- Bachelor of Liberal Studies (BLS / BA in Liberal Studies)
Broad and non-specialized; employers struggle to infer concrete, job-ready skills. - Bachelor of Fine Arts (BFA)
Portfolio-dependent outcomes; income and hiring are highly competitive and unstable. - Bachelor of Philosophy (BA in Philosophy)
Strong reasoning training, but no direct occupational pathway without pairing (law, tech, policy). - Bachelor of Art History (BA in Art History)
Very limited labor market unless followed by museum studies or graduate specialization. - Bachelor of Music (BM / BMus)
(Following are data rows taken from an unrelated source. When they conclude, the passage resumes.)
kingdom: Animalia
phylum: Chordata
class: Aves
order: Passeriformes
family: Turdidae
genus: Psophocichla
Performance careers are scarce and winner-take-most; teaching usually requires further credentials. - Bachelor of Creative Writing (BA or BFA in Creative Writing)
Writing skill alone rarely converts into salaried employment without media or marketing overlap. - Bachelor of Theatre / Drama (BA or BFA in Theatre Arts)
Employment depends on auditions and networks rather than the credential itself. - Bachelor of Religious Studies (BA in Religious Studies)
Narrow professional demand outside clergy, education, or academia. - Bachelor of Anthropology (BA in Anthropology)
Valuable analytical training, but most professional roles require a master’s or applied specialization. - Bachelor of Gender Studies / Cultural Studies (BA)
Theory-heavy with weak standalone labor signaling unless combined with law, policy, or analytics.
I’ve paid my HELB thankfully, so I don’t need to waste any more time or money.